A vida da professora aposentada do Estado Laurita (Lilia Cabral) não anda com muito ares de felicidade. Moradora de um prédio em Copacabana, vive seus dias nos embates com outros vizinhos num antes, durante e depois da pandemia. Cheia de medos e aflições, com o estopim gerado pela relação fria e distante com a filha (Letícia Colin), certo dia começa a se aproximar para uma amizade com cantora de música clássica Amanda (Giulia Bertolli), sua vizinha.

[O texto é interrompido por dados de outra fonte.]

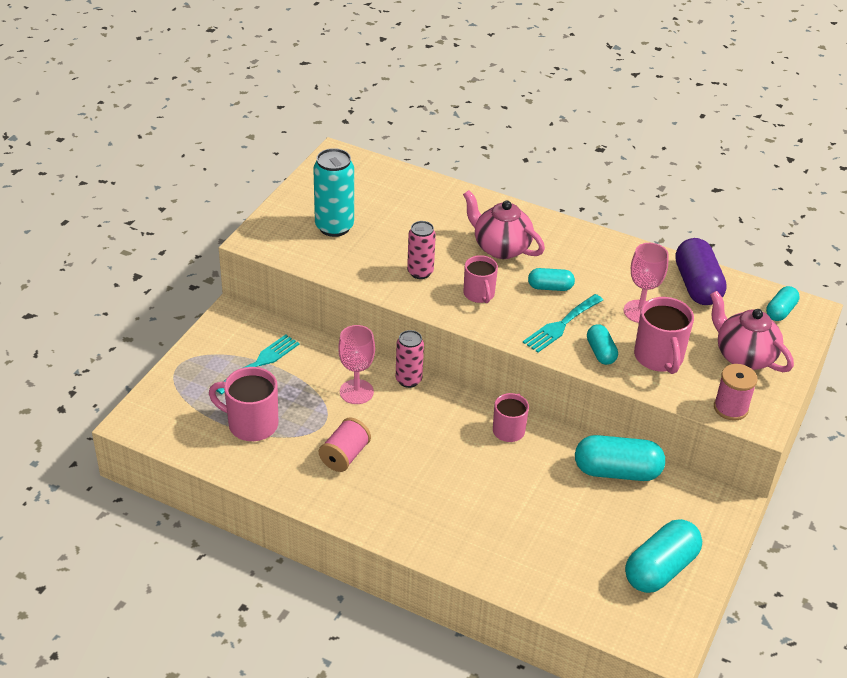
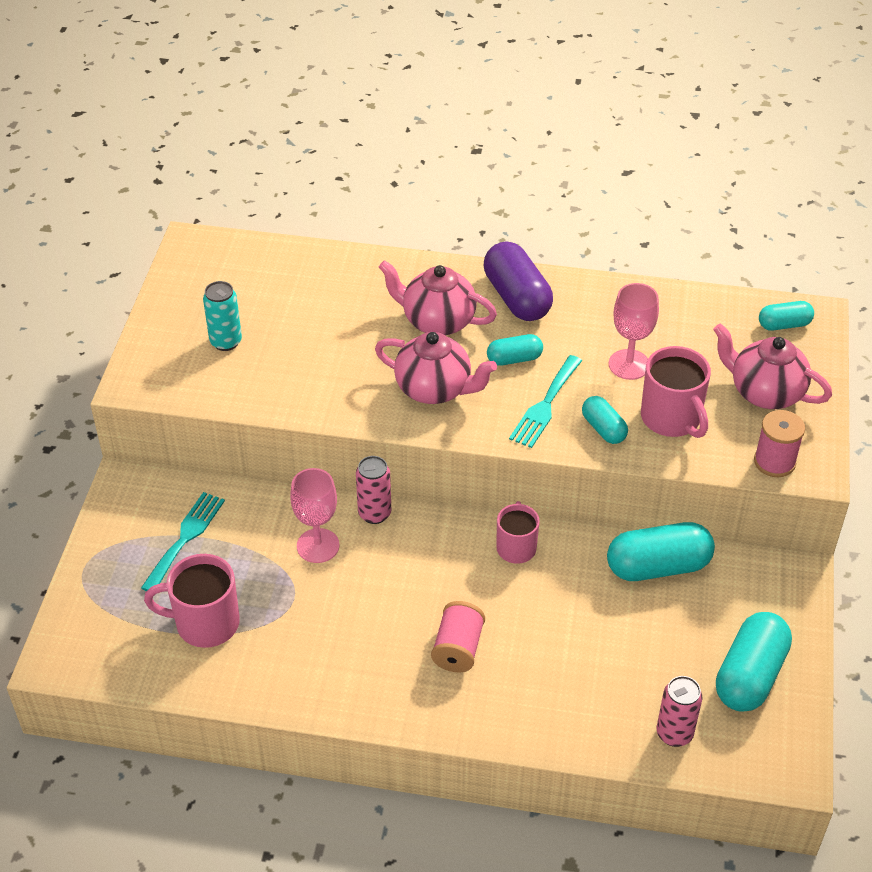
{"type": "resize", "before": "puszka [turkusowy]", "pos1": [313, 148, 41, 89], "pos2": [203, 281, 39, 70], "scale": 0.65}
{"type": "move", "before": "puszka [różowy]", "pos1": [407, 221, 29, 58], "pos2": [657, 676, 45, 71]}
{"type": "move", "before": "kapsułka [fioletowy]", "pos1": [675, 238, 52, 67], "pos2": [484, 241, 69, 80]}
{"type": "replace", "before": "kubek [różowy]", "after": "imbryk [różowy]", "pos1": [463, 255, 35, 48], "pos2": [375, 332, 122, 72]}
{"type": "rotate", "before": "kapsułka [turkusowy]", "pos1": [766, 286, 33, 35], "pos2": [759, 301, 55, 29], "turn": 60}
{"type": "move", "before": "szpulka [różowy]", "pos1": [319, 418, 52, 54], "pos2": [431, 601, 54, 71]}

Assim, entre encontros e desencontros, começa a perceber as oportunidades que a vida sempre colocou à sua frente.

Quinto filme dos Estúdios Globo, o primeiro a ser lançado direto na televisão (dia 17 de fevereiro na Tela Quente), essa dramédia comandada por José Alvarenga Jr. – que assinou a direção de Os Normais e outras comédias - bate na tecla das mudanças no olhar para a vida aos olhos de duas personagens carregadas de decepções no seu campo familiar. As situações do cotidiano – levadas para o lado cômico –  dão um charme ao filme que também cutuca políticas durante a pandemia com um personagem negacionista e até mesmo um pai que não entende o valor do trabalho com as artes.

Ao adaptar uma peça de teatro para o cinema, pode ser comum alguns deslizes. O roteiro junto à narrativa, não consegue criar de forma harmônica o elo para se chegar no epicentro que seria a amizade entre as protagonistas. Há uma certa ingenuidade ao se contar uma história através de uma construção de dois pontos de vistas mas que a interseção fica de escanteio. Por outro lado, ótimos diálogos, uma trilha sonora empolgante, e a relações riso e emoção na média certa dão um certo equilíbrio aos arcos dramáticos, o que faz a narrativa fluir.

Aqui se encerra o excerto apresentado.